**** Working data ****
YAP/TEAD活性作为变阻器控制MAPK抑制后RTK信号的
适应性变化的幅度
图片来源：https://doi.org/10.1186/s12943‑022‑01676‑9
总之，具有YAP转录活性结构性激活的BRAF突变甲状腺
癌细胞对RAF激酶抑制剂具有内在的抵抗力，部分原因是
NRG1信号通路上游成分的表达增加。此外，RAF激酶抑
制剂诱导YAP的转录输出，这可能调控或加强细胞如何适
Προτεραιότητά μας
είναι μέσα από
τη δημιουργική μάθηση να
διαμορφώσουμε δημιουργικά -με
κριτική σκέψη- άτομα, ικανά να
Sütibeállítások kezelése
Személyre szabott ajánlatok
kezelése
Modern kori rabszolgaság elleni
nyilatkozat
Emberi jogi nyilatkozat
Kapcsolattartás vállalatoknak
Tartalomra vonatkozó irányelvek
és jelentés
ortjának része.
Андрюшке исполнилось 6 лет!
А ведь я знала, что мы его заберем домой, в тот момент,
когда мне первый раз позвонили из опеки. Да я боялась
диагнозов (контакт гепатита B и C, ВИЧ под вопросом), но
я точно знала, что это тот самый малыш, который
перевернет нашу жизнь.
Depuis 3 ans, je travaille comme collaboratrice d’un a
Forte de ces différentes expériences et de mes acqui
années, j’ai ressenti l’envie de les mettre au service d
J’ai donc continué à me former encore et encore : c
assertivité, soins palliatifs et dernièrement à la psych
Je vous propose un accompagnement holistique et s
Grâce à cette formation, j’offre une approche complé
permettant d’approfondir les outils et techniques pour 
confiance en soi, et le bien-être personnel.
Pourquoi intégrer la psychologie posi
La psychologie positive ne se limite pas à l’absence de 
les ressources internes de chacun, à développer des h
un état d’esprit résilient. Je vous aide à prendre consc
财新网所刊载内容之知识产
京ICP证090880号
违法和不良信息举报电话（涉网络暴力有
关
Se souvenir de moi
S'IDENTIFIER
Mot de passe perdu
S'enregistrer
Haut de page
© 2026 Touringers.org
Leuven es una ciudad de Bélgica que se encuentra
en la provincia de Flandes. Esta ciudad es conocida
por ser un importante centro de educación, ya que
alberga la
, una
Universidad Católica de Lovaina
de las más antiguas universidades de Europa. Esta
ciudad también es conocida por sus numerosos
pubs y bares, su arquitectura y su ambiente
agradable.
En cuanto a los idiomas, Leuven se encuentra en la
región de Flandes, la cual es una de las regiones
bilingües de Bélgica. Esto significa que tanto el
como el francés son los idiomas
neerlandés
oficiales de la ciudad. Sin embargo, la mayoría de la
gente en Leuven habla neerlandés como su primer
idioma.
****
Activity | Here the goal is to repeat each entry exactly.

Task response |
YAP/TEAD活性作为变阻器控制MAPK抑制后RTK信号的
适应性变化的幅度
图片来源：https://doi.org/10.1186/s12943‑022‑01676‑9
总之，具有YAP转录活性结构性激活的BRAF突变甲状腺
癌细胞对RAF激酶抑制剂具有内在的抵抗力，部分原因是
NRG1信号通路上游成分的表达增加。此外，RAF激酶抑
制剂诱导YAP的转录输出，这可能调控或加强细胞如何适
Προτεραιότητά μας
είναι μέσα από
τη δημιουργική μάθηση να
διαμορφώσουμε δημιουργικά -με
κριτική σκέψη- άτομα, ικανά να
Sütibeállítások kezelése
Személyre szabott ajánlatok
kezelése
Modern kori rabszolgaság elleni
nyilatkozat
Emberi jogi nyilatkozat
Kapcsolattartás vállalatoknak
Tartalomra vonatkozó irányelvek
és jelentés
ortjának része.
Андрюшке исполнилось 6 лет!
А ведь я знала, что мы его заберем домой, в тот момент,
когда мне первый раз позвонили из опеки. Да я боялась
диагнозов (контакт гепатита B и C, ВИЧ под вопросом), но
я точно знала, что это тот самый малыш, который
перевернет нашу жизнь.
Depuis 3 ans, je travaille comme collaboratrice d’un a
Forte de ces différentes expériences et de mes acqui
années, j’ai ressenti l’envie de les mettre au service d
J’ai donc continué à me former encore et encore : c
assertivité, soins palliatifs et dernièrement à la psych
Je vous propose un accompagnement holistique et s
Grâce à cette formation, j’offre une approche complé
permettant d’approfondir les outils et techniques pour 
confiance en soi, et le bien-être personnel.
Pourquoi intégrer la psychologie posi
La psychologie positive ne se limite pas à l’absence de 
les ressources internes de chacun, à développer des h
un état d’esprit résilient. Je vous aide à prendre consc
财新网所刊载内容之知识产
京ICP证090880号
违法和不良信息举报电话（涉网络暴力有
关
Se souvenir de moi
S'IDENTIFIER
Mot de passe perdu
S'enregistrer
Haut de page
© 2026 Touringers.org
Leuven es una ciudad de Bélgica que se encuentra
en la provincia de Flandes. Esta ciudad es conocida
por ser un importante centro de educación, ya que
alberga la
, una
Universidad Católica de Lovaina
de las más antiguas universidades de Europa. Esta
ciudad también es conocida por sus numerosos
pubs y bares, su arquitectura y su ambiente
agradable.
En cuanto a los idiomas, Leuven se encuentra en la
región de Flandes, la cual es una de las regiones
bilingües de Bélgica. Esto significa que tanto el
como el francés son los idiomas
neerlandés
oficiales de la ciudad. Sin embargo, la mayoría de la
gente en Leuven habla neerlandés como su primer
idioma.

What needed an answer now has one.